If the literary hallmarks of Victorian neo-gothic romanticism were not still prevalent in our own culture today, there would be no need to explicate them, any more than those of Attic satyr plays or medieval allegories. The advents of cellphones and the internet have done nothing to diminish the popularity of lurid fables involving wealthy eccentrics in secluded environments, however.
What distinguishes Jen Silverman's deconstructive dissection of an entertainment genre reflecting 18th- and 19th-century consumer sensibilities from the slapstick spoofery of, say, Mel Brooks, is the feminist subtext she applies to the theme of repressed women driven to homicide in their desperation to escape the torpor imposed on their gendercircumstances mitigating (if not entirely justifying) the extreme solutions echoed in the fates of the lonely Mastiff and the timid Moor-Hen he befriends, whose actions are determined solely by natural law.

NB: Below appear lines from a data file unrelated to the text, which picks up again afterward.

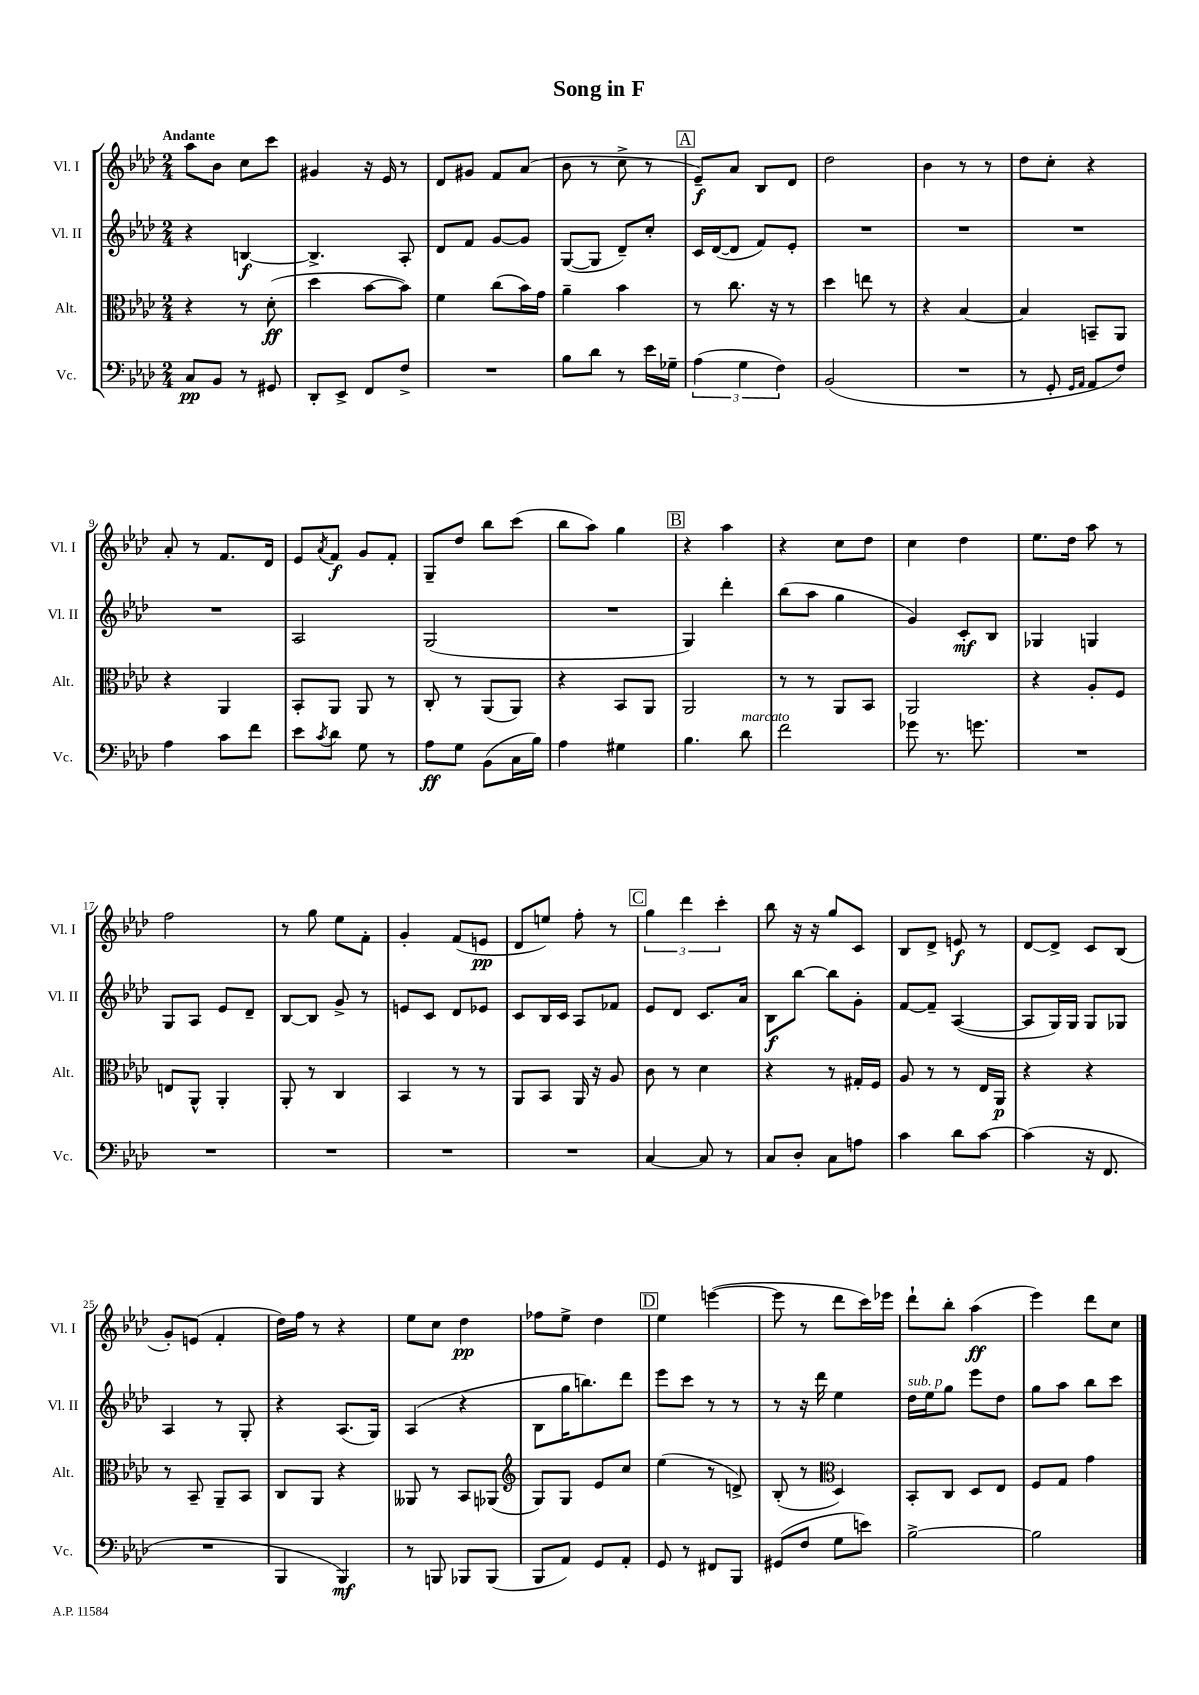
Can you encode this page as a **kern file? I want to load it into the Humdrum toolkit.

**kern	**kern	**kern	**kern
*staff4	*staff3	*staff2	*staff1
*clefF4	*clefC3	*clefG2	*clefG2
*k[b-e-a-d-]	*k[b-e-a-d-]	*k[b-e-a-d-]	*k[b-e-a-d-]
*M2/4	*M2/4	*M2/4	*M2/4
8C/L	4r	4r	8aa-\L
8BB-/J	.	.	8b-\J
8r	8r	[4B/	8cc\L
8GG#/	(8d-'\	.	8ccc\J
=	=	=	=
8DD-'/L	4dd-\	4.B^/]	4g#/
8EE-^/J	.	.	.
8FF/L	[8b-\L	.	16r
.	.	.	16e-/
8F^/J	8b-\]J)	8A-'/	8r
=	=	=	=
2r	4f\	8d-/L	8d-/L
.	.	8f/J	8g#/J
.	(8cc\L	[8g/L	8f/L
.	16b-\L)	8g/]J	(8a-/J
.	16g\JJ	.	.
=	=	=	=
8B-\L	4a-~\	([8G/L	8b-\
8d-\J	.	8G/]J	8r
8r	4b-\	8d-~/L)	8cc^\
16e-\LL	.	8cc'/J	8r
16G-~\JJ	.	.	.
=	=	=	=
(6A-\	8r	16c/LL	8e-~/L)
.	.	([16d-/J	.
.	8.cc\	8d-/]J	8a-/J
6G\	.	.	.
.	.	8f/L)	8B-/L
.	16r	.	.
6F\)	.	.	.
.	8r	8e-'/J	8d-/J
=	=	=	=
(2BB-/	4dd-\	2r	2dd-\
.	8ee\	.	.
.	8r	.	.
=	=	=	=
2r	4r	2r	4b-\
.	[4B-/	.	8r
.	.	.	8r
=	=	=	=
8r	4B-/]	2r	8dd-\L
8GG'/	.	.	8cc'\J
16qqGG/LL	.	.	.
16qqAA-/JJ	.	.	.
8AA-/L	8BB~/L	.	4r
8F/J)	8AA-/J	.	.
=	=	=	=
4A-\	4r	2r	8a-'/
.	.	.	8r
8c\L	4AA-/	.	8.f/L
8f\J	.	.	.
.	.	.	16d-/Jk
=	=	=	=
8e-\L	8BB-'/L	2A-/	8e-/L
8qc/	.	.	8qa-/
8d-\J	8AA-/J	.	8f/J
8G\	8AA-/	.	8g/L
8r	8r	.	8f'/J
=	=	=	=
8A-\L	8C'/	(2G/	8G~/L
8G\J	8r	.	8dd-/J
(8BB-\L	(8AA-/L	.	8bb-\L
16C\L	8AA-/J)	.	(8ccc\J
16B-\JJ)	.	.	.
=	=	=	=
4A-\	4r	2r	8bb-\L
.	.	.	8aa-\J)
4G#\	8BB-/L	.	4gg\
.	8AA-/J	.	.
=	=	=	=
4.B-\	2AA-/	4G/)	4r
.	.	4ddd-'\	4aa-\
8d-\	.	.	.
=	=	=	=
2f\	8r	(8bb-\L	4r
.	8r	8aa-\J	.
.	8AA-/L	4gg\	8cc\L
.	8BB-/J	.	8dd-\J
=	=	=	=
8g-\	2AA-/	4g/)	4cc\
8.r	.	.	.
.	.	8c'/L	4dd-\
8.g\	.	.	.
.	.	8B-/J	.
=	=	=	=
2r	4r	4G-/	8.ee-\L
.	.	.	16dd-\Jk
.	8A-'/L	4G/	8aa-\
.	8F/J	.	8r
=	=	=	=
2r	8E/L	8G/L	2ff\
.	8AA-^^/J	8A-/J	.
.	4AA-'/	8e-/L	.
.	.	8d-~/J	.
=	=	=	=
2r	8AA-'/	[8B-/L	8r
.	8r	8B-/]J	8gg\
.	4C/	8g^/	8ee-\L
.	.	8r	8f'\J
=	=	=	=
2r	4BB-/	8e/L	4g'/
.	.	8c/J	.
.	8r	8d-/L	(8f/L
.	8r	8e-/J	8e/J
=	=	=	=
2r	8AA-/L	8c/L	8d-/L
.	8BB-/J	16B-/L	8ee/J)
.	.	16c/JJ	.
.	16AA-/	8A-/L	8ff'\
.	16r	.	.
.	8A-/	8f-/J	8r
=	=	=	=
[4C/	8c\	8e-/L	6gg\
.	8r	8d-/J	.
.	.	.	6ddd-\
8C/]	4d-\	8.c/L	.
.	.	.	6ccc'\
8r	.	.	.
.	.	16a-/Jk	.
=	=	=	=
8C/L	4r	8B-\L	8bb-\
8D-'/J	.	[8bb-\J	16r
.	.	.	16r
8C\L	8r	8bb-\]L	8gg/L
8A\J	16G#'/LL	8g'\J	8c/J
.	16F/JJ	.	.
=	=	=	=
4c\	8A-/	[8f/L	8B-/L
.	8r	8f~/]J	8d-^/J
8d-\L	8r	([4A-/	8e/
[8c\J	16E-/LL	.	8r
.	16AA-/JJ	.	.
=	=	=	=
(4c\]	4r	8A-/]L	[8d-/L
.	.	16G/L)	8d-^/]J
.	.	16G/JJ	.
16r	4r	8G/L	8c/L
8.FF/	.	.	.
.	.	8G-/J	(8B-/J
=	=	=	=
2r	8r	4A-/	8g'/L)
.	8BB-~/	.	(8e/J
.	8AA-~/L	8r	4f'/
.	8BB-/J	8G'/	.
=	=	=	=
4BBB-/	8C/L	4r	16dd-\LL)
.	.	.	16ff\JJ
.	8AA-/J	.	8r
4BBB-/)	4r	(8.A-/L	4r
.	.	16G/Jk)	.
=	=	=	=
8r	8AA--/	(4A-/	8ee-\L
8BBB/	8r	.	8cc\J
8BBB-/L	8BB-/L	4r	4dd-\
(8BBB-/J	(8AA-/J	.	.
=	=	=	=
*	*clefG2	*	*
8BBB-/L	8G/L)	8B-\L	8ff-\L
8AA-/J)	8G/J	16gg\K	8ee-^\J
.	.	8.bb\)	.
8GG/L	8e-/L	.	4dd-\
8AA-'/J	8cc/J	8ddd-\J	.
=	=	=	=
8GG/	(4ee-\	8eee-\L	4ee-\
8r	.	8ccc\J	.
8FF#/L	8r	8r	([4eee\
8BBB-/J	8d^/)	8r	.
=	=	=	=
(8GG#/L	(8B-'/	8r	8eee\]
8F/J	8r	16r	8r
.	.	16ddd-\	.
*	*clefC3	*	*
8G\L	4D-/)	4ee-\	8ddd-\L
8e\J)	.	.	16ccc\L)
.	.	.	16eee-\JJ
=	=	=	=
[2B-^\	8BB-'/L	16dd-\LL	8ddd-`\L
.	.	16ee-\J	.
.	8C/J	8gg\J	8bb-'\J
.	8D-/L	8eee-\L	(4aa-\
.	8E-/J	8dd-\J	.
=	=	=	=
2B-\]	8F/L	8gg\L	4eee-\)
.	8G/J	8aa-\J	.
.	4g\	8bb-\L	8ddd-\L
.	.	8ccc\J	8cc\J
==	==	==	==
*-	*-	*-	*-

Further elevating Silverman's analysis above mere academic abstraction is the disciplined restraint displayed in this return to live performance by Red Orchid Theatre in their likewise secluded (and often chilly) storefront studio. Despite the close proximity of the anachronism-riddled stage, under the direction of Kirsten Fitzgerald, the ensemble of actors (including, for the January 21 performance, understudy Matthew Lunt, substituting for Guy Van Swearingen in the role of the introspective canine), never betray the grim premise of their dramatic universe with self-indulgent campiness.
Indeed, Anglophiles whose imaginations can reconcile the faux-Bronte/Shelley/Poe ambience with secret journals sporting fuzzy pink Hello-Kitty covers, hoop-skirted gowns decorated with shiny steel zippers and a tartan-clad Highland Games punk-princess may choose to ignore the satirical commentary altogether and revel in the shivery thrills.